Sam,

I offer the following horror story from the many I have witnessed over the years:

We designed a plant that had three, nearly-identical units. The units were to be built in sequence. Unit 1 was to be built and put into service. Unit 2 was to be constructed a year-or-so later, and Unit 3 was to follow a year after Unit 2. Each unit contained a hot line connected at each end to equipment nozzles. I don’t remember the temperature details but I recall that the line was a special alloy about 24” diameter. Analysis was performed for the line on Unit 1. For reasons that were never determined the analysis did not appear to have been checked.

By the time the equipment for Unit 2 was procured the design of some of the equipment had changed necessitating a minor alteration to the line in question. A second engineer made appropriate adjustments to the initial analysis and in doing so uncovered a major error: The nozzle moment allowables given by one of the equipment vendors had been given in inch-pounds; the analyst had taken these to be foot-pounds. The result, of course, was that the nozzle on Unit 1 was seriously overloaded. The engineering company had to confess the error to the client and, at its own expense, redo the line for Unit 1 and replace it during a shutdown.

Unit 3 turned out to be identical to Unit 2 so the line was constructed and installed per the Unit 2 design. The construction manager wanted approval to buy the spring hangers. Due to the confusion associated with the previous analyses and some dubious record keeping there was some doubt as to what springs were required. A third engineer was asked to review the earlier work and determine the appropriate hangers. In doing so he noticed an additional error: The vendor allowables for the second nozzle were resultant values. Both the previous analyses had assumed that these values were actual allowables for each degree of freedom. (To clarify: The vendor had provided maximum values of FR and MR; the analyses had assumed that the value of FR was the max allowable for FX, FY and FZ and the value of MR was the max for MX, MY and MZ.)

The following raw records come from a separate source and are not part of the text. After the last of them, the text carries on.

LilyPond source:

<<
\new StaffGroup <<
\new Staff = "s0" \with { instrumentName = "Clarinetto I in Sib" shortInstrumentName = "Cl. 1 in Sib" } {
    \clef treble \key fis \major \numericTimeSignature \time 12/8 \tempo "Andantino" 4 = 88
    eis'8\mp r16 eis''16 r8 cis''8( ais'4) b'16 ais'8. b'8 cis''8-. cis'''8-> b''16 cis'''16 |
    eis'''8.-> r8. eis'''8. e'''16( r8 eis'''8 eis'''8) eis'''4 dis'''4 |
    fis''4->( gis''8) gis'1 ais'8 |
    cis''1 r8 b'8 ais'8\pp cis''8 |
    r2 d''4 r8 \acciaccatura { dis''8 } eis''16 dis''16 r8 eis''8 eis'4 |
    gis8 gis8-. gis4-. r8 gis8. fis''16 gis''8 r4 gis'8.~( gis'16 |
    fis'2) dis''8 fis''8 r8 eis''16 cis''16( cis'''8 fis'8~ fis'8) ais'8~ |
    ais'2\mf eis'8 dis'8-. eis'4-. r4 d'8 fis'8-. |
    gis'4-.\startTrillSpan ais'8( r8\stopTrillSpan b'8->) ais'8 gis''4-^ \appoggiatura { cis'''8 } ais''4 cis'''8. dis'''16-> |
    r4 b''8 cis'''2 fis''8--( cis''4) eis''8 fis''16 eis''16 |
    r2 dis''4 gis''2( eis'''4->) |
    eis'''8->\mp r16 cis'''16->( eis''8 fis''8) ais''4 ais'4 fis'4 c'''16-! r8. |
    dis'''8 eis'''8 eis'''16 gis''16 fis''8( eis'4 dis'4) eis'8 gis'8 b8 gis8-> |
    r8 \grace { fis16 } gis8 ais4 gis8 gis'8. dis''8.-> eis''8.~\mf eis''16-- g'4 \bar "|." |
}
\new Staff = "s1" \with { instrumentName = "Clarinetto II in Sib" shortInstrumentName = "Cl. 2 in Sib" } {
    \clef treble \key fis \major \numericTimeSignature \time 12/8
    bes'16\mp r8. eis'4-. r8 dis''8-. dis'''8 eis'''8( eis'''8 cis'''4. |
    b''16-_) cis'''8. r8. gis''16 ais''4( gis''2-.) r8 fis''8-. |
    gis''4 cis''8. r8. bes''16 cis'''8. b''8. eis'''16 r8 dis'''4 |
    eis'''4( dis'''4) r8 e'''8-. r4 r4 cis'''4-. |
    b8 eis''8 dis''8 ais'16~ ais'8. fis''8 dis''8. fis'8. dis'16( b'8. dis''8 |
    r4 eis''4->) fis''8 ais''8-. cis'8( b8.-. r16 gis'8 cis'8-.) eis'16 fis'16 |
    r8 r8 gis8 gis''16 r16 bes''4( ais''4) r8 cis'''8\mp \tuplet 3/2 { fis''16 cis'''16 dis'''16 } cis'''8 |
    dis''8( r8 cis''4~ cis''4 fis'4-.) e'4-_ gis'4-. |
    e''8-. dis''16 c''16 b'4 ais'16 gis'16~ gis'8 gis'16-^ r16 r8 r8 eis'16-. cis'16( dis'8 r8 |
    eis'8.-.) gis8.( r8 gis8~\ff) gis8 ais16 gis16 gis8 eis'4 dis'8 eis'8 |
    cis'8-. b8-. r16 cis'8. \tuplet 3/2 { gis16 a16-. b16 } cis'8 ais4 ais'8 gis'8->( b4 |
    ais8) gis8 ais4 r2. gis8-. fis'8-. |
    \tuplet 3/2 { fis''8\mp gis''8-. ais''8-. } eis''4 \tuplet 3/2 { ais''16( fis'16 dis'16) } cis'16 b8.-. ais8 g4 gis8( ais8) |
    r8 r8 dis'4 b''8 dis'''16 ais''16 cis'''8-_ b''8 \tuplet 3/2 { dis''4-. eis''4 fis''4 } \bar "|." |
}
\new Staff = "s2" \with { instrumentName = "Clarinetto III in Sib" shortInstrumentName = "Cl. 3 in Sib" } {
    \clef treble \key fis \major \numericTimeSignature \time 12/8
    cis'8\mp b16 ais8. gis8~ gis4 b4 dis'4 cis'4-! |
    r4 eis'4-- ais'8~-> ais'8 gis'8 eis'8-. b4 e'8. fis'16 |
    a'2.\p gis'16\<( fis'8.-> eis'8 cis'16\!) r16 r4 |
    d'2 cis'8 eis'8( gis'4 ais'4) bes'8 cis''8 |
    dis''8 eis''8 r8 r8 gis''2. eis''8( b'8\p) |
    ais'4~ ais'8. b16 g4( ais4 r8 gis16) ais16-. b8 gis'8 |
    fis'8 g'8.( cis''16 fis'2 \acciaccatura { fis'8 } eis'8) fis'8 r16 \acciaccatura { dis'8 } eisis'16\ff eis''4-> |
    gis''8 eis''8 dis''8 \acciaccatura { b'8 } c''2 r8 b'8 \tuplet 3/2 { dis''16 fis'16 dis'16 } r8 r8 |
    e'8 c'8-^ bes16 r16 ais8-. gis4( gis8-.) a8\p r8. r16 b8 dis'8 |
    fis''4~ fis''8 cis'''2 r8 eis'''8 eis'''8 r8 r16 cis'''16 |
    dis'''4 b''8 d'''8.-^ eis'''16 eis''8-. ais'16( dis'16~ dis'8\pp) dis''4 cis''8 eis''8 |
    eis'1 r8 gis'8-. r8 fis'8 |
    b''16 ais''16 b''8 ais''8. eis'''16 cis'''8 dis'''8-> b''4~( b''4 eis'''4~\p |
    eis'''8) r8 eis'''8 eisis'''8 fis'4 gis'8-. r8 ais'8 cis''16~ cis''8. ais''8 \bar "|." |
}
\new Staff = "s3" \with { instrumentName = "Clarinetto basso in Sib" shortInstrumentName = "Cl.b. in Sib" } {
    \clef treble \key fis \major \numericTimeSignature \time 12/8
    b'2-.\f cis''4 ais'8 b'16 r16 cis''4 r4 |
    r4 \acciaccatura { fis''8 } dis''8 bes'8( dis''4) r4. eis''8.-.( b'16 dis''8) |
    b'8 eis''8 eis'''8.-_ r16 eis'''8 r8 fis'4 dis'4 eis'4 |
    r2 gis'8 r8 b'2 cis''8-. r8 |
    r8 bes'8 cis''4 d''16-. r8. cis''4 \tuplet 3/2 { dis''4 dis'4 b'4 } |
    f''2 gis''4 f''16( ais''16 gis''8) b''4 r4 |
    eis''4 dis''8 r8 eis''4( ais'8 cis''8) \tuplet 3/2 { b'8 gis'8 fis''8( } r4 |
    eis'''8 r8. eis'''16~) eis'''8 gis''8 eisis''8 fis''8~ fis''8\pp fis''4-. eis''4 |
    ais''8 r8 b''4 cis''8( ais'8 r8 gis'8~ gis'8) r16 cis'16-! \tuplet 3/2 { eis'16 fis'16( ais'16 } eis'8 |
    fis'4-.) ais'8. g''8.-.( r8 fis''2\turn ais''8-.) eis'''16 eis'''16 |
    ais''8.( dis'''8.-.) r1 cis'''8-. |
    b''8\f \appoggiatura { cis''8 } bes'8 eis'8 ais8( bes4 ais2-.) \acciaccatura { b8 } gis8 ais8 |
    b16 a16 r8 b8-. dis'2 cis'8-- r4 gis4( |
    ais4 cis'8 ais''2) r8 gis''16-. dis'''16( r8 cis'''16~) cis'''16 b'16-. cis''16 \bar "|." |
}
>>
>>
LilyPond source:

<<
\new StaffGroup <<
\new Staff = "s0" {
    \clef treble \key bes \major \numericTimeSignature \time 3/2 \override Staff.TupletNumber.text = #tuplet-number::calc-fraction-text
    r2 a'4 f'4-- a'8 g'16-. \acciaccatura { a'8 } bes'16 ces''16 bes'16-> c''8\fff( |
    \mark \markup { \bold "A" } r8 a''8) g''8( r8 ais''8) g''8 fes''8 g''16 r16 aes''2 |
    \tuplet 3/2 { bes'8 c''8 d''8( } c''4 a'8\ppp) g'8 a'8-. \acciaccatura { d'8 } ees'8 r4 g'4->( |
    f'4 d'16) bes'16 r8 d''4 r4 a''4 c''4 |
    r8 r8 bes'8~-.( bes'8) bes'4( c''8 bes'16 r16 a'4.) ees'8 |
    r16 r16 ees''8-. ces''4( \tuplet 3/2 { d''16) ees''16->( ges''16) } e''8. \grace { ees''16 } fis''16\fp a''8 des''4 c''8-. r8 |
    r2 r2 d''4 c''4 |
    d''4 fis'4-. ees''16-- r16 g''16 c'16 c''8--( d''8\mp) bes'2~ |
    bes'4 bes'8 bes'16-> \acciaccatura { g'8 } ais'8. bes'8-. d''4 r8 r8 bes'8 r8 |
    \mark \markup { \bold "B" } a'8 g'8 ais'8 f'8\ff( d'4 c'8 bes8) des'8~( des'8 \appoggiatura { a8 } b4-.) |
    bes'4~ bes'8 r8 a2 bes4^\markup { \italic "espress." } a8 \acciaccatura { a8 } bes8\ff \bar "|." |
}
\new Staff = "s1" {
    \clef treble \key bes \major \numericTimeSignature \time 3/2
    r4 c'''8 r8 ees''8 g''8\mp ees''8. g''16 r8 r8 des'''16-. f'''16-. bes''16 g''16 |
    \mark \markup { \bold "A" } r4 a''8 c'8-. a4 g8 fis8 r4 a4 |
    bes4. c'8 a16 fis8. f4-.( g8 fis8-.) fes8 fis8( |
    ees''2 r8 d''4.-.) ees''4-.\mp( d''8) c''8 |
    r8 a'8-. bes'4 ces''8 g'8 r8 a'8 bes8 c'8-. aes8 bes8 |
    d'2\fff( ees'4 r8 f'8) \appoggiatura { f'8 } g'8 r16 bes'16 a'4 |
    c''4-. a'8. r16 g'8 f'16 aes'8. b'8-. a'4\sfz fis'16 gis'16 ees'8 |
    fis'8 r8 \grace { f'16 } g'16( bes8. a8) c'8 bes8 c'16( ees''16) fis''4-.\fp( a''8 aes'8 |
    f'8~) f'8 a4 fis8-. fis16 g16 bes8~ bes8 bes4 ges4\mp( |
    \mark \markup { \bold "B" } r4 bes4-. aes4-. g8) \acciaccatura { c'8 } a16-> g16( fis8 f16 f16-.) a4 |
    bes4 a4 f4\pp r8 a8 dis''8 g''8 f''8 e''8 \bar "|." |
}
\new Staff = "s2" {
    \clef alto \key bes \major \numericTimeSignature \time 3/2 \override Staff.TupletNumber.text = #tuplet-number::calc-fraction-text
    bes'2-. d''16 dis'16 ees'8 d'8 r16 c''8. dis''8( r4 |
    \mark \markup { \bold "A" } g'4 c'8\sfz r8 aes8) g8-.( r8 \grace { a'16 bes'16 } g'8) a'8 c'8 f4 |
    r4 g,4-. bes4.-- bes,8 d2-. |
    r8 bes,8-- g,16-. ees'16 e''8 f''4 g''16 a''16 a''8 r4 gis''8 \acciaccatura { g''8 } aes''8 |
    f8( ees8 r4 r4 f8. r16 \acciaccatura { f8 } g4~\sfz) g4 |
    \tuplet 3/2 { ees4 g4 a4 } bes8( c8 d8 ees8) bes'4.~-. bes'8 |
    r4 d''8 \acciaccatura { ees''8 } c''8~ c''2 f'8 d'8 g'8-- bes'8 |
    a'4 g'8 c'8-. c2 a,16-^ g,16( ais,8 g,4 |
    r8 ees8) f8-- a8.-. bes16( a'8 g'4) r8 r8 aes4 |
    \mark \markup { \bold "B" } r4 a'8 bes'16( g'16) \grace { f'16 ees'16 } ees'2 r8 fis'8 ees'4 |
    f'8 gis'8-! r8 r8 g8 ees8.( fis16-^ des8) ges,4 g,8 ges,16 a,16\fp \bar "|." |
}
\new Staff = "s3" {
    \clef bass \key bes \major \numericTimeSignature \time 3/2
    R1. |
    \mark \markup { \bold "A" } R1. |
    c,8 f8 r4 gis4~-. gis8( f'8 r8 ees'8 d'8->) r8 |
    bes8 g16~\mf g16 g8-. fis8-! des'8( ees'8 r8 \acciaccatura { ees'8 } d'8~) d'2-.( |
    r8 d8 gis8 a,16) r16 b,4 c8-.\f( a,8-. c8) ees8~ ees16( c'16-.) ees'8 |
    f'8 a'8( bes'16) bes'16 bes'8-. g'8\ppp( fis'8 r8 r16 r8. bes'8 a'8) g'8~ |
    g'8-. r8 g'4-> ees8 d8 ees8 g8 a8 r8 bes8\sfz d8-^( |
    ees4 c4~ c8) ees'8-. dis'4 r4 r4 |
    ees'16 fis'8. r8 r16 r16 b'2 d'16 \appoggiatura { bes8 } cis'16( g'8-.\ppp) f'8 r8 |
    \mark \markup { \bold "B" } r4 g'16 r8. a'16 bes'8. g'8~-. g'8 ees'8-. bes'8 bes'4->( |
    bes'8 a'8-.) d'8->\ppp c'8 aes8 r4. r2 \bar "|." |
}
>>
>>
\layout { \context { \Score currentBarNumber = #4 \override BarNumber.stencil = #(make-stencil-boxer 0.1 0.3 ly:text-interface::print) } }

It was never determined how the original analysts made such a blatant mistake. In part the problem may be attributed to the modern trend to get the maximum amount of work from the minimum number of staff. Certainly, the engineering company in question had enlisted personnel from at least four different offices during the course of the various analyses. In fact, after the last error was discovered, the line was sent to yet another office for re-analysis! Another cause may have been late acquisition of vendor data or some confusion in the transmit ion of the information. There was some evidence that the first engineer (possibly, “engineers!” since it was unclear whether the initial work had been started and finished by the same person) had sent more than one email and a few phone calls requesting the nozzle allowables. The final result, however, was that the engineering company had to go back to the client a second time and replace both the Unit 1 and Unit 2 piping with a third design, incorporating new springs and expansion joints.

I conclusion I think the following lessons-learned can be drawn from this story:

(1) Inadequate staffing caused work overload and consequent errors.

(2) Record keeping was inadequate possibly due to the work overloads.

(3) Proper checking must always be performed before the work is approved for construction.

(4) The checking package should be retained along with any vendor information used.

(5) On critical systems a second check should be considered.

(6) Checkers should be appropriately trained and experienced individuals and the results of the check should be communicated to the original analysts.